- _Short problem A_: In the article on Q-Net Security, what caused the disruption to the Colonial Pipeline?
- _Short problem B_: Write out the stretch of the Q-Net Security article from "The scene on" through "the foreseeable future.".
- _Short problem C_: Continue the article on Q-Net Security from where it stops.

Security Solution

Led by CEO Ron Indeck, Olivette-based Q-Net Security is protecting government organizations and businesses across the nation from online threats with its impenetrable hardware device.

Work

Story By Cheryl Baehr
Visuals By R.J. Hartbeck

The scene on the news this past May looked like something you’d see in the leadup to a hurricane or the aftermath of a major environmental catastrophe. Lines of cars, stretched as far as they eye could see, slowly inched into gas station parking lots as panicked buyers clamored to fuel-up in the face of what they thought was an imminent gas shortage. The intense demand caused fuel disruptions throughout the Southeast and on the East Coast, raised prices and fomented fear amongst consumers that life was about to grind to a halt for the foreseeable future.

Unlike gas runs in the past, though, this one was much different. Instead of an oil spill, weather event or international conflict, the disruption to the Colonial Pipeline that triggered the chaos was caused by a cyber attack to the company’s IT systems. The hack, a ransomware attack that took all of Colonial Pipeline’s systems offline, left consumers shocked at the scale of its effect, finally crystallizing in the public’s minds just how much real-world damage could be done by something that had previously seemed abstract.

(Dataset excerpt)
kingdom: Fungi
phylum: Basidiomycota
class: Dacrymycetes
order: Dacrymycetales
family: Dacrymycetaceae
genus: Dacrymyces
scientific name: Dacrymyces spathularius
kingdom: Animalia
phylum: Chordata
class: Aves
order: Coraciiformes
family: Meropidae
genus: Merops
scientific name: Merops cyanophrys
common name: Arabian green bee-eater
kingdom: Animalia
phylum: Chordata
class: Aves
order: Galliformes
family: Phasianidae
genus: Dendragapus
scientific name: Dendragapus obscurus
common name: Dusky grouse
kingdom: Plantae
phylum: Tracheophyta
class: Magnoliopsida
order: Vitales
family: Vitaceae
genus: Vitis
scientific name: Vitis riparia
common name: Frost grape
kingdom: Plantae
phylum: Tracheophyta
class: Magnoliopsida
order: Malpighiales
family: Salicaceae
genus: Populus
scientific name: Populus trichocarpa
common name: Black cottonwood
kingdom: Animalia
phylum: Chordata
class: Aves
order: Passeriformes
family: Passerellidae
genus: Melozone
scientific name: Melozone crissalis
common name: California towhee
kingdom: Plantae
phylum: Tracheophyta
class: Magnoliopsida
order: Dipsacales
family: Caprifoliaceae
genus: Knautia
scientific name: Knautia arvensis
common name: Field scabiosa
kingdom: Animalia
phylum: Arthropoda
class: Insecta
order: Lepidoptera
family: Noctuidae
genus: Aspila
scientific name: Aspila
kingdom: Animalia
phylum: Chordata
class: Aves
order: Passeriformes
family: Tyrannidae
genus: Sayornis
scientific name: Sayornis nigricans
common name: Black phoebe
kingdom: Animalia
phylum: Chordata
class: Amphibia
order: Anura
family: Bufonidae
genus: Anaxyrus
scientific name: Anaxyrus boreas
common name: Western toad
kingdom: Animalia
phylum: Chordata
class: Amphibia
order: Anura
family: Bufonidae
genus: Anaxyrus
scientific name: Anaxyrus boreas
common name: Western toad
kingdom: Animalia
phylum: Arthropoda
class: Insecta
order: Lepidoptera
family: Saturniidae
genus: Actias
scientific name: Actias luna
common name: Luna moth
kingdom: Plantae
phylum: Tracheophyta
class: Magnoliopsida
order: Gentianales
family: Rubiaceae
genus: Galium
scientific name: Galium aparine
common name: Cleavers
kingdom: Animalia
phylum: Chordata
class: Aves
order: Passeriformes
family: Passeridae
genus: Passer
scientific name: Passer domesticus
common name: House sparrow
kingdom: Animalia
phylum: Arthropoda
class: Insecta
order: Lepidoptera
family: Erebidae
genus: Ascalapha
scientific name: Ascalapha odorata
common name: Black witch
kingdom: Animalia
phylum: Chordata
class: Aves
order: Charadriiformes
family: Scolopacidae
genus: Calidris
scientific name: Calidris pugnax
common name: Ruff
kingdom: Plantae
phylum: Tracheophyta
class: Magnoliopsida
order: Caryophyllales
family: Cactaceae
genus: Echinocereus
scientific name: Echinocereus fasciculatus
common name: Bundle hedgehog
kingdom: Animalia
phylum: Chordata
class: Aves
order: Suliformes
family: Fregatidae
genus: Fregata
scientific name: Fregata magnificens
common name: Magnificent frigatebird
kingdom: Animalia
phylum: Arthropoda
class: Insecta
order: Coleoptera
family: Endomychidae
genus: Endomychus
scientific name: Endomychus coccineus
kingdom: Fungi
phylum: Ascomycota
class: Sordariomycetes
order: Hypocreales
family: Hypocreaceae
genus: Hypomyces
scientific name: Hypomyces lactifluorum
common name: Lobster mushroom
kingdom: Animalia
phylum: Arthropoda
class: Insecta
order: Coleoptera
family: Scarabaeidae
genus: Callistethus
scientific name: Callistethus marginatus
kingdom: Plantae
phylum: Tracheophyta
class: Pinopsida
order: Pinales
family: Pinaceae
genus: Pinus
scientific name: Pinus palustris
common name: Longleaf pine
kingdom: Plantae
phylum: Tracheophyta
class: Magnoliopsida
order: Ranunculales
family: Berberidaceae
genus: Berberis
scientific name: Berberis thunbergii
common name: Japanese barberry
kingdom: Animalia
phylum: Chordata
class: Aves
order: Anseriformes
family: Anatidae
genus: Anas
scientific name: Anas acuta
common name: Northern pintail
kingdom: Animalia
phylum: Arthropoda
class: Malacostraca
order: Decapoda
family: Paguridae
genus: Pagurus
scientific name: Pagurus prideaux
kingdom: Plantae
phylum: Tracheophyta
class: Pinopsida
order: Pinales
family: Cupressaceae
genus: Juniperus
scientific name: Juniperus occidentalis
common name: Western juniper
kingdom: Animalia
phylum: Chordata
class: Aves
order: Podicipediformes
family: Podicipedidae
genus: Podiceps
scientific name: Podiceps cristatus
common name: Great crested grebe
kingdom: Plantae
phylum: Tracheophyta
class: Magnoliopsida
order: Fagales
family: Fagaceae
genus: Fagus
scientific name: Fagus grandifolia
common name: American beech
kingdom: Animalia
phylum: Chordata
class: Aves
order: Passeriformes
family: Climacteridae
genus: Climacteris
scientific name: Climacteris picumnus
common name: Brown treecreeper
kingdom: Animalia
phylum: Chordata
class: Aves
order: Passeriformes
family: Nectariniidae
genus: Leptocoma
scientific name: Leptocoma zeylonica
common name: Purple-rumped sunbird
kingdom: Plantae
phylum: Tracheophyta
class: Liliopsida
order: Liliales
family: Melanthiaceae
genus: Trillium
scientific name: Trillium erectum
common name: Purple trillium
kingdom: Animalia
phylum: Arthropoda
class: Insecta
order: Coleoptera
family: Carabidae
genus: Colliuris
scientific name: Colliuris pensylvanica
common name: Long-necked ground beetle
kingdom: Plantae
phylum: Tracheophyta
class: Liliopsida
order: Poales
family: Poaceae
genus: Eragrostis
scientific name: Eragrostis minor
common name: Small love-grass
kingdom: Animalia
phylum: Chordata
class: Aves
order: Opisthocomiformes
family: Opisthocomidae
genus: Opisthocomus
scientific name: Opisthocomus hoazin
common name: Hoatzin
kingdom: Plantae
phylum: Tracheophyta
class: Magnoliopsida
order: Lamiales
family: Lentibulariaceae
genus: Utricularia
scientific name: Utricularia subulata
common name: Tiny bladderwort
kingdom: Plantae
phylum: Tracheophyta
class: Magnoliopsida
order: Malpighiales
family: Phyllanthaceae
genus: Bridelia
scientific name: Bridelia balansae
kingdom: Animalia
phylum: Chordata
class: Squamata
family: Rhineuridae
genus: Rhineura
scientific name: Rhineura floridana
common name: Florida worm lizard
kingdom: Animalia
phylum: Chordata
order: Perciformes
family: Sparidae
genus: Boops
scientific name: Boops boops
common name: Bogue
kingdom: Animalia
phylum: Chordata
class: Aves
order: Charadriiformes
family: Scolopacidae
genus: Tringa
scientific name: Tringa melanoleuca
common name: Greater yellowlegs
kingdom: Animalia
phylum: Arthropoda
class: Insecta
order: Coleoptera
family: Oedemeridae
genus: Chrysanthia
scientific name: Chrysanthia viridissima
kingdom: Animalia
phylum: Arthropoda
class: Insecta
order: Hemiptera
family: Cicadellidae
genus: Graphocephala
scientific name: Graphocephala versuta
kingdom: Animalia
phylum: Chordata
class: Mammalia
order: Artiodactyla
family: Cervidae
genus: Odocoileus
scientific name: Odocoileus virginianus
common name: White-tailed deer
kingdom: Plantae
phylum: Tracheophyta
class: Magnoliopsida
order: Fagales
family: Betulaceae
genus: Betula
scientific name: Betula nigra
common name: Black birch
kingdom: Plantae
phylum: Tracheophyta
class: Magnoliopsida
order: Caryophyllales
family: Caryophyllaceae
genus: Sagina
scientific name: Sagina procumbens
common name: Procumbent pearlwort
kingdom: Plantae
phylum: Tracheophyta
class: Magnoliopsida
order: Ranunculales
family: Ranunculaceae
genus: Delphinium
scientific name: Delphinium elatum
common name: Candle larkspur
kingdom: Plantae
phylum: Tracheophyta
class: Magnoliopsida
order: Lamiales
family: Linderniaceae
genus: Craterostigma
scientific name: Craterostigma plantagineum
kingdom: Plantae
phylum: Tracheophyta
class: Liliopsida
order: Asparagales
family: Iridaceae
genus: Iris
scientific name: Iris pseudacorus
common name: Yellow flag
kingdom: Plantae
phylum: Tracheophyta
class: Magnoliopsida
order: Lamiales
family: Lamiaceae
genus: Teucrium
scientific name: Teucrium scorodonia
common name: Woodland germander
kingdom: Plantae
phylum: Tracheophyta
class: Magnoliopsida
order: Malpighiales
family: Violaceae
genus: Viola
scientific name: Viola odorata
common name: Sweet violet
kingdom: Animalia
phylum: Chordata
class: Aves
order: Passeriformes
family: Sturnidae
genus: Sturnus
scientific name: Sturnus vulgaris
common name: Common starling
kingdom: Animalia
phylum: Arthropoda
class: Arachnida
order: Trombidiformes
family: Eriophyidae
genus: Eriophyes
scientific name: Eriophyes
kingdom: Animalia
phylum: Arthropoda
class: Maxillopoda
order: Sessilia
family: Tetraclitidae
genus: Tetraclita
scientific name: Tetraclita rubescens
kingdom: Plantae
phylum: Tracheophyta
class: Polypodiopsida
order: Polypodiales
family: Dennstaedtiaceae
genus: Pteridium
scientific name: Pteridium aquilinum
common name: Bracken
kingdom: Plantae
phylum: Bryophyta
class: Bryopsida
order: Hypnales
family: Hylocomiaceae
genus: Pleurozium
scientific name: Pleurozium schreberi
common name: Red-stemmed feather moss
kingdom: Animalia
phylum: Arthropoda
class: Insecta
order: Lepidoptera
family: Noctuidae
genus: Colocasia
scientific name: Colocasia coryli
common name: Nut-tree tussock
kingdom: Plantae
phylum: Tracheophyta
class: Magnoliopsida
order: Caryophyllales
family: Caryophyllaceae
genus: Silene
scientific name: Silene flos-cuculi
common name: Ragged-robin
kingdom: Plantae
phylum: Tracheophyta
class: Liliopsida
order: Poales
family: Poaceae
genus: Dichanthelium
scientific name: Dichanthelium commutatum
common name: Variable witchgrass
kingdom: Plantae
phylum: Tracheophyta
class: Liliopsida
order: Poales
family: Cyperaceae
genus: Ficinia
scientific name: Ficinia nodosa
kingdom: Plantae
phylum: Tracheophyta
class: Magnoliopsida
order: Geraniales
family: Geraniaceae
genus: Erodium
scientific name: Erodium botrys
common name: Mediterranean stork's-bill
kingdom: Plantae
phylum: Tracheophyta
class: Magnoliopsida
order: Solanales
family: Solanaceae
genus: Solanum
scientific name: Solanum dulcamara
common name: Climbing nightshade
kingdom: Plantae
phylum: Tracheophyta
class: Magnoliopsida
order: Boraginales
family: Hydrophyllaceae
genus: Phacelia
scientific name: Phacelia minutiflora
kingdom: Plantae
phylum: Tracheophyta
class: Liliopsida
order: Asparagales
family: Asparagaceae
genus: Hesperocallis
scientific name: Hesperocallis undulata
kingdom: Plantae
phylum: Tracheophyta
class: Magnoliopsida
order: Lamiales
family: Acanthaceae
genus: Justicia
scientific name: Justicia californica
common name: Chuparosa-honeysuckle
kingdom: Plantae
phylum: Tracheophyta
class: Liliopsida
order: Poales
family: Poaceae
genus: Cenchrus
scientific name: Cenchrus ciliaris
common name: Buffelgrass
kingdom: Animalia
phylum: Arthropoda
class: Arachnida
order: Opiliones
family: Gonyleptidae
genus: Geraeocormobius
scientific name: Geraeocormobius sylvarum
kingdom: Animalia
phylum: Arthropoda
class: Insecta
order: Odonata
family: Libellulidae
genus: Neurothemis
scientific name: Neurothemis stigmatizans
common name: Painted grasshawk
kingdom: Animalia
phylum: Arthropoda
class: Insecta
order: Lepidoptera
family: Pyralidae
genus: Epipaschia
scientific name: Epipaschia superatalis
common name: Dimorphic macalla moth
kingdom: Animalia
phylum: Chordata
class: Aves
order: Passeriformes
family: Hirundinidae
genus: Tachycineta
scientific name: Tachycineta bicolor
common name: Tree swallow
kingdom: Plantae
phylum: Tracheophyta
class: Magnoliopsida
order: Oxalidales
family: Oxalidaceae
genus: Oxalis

- _Expected output A_: A cyber attack on the company's IT systems, specifically a ransomware attack.

- _Expected output B_:
The scene on the news this past May looked like something you’d see in the leadup to a hurricane or the aftermath of a major environmental catastrophe. Lines of cars, stretched as far as they eye could see, slowly inched into gas station parking lots as panicked buyers clamored to fuel-up in the face of what they thought was an imminent gas shortage. The intense demand caused fuel disruptions throughout the Southeast and on the East Coast, raised prices and fomented fear amongst consumers that life was about to grind to a halt for the foreseeable future.

- _Expected output C_:
A page from the Wall Street Journal hangs on Indeck's wall to remind him of why he founded Q-Net Security.

Ron Indeck was not shocked at all. As CEO of Olivette-based Q-Net Security, events like the Colonial Pipeline attack are on his mind every day, and have been well before they entered into the public’s consciousness. For decades, he and Q-Net’s founder and President Jerry Cox, have dedicated their professional lives to understanding the threats posed by nefarious actors to the world’s information technology systems. This passion for the subject culminated in their founding Q-Net in 2015 as a company uniquely positioned to thwart cyber attacks by doing something different than other security companies – using an impenetrable physical hardware barrier that makes it impossible for even the most sophisticated, state-sponsored bad actors to break through.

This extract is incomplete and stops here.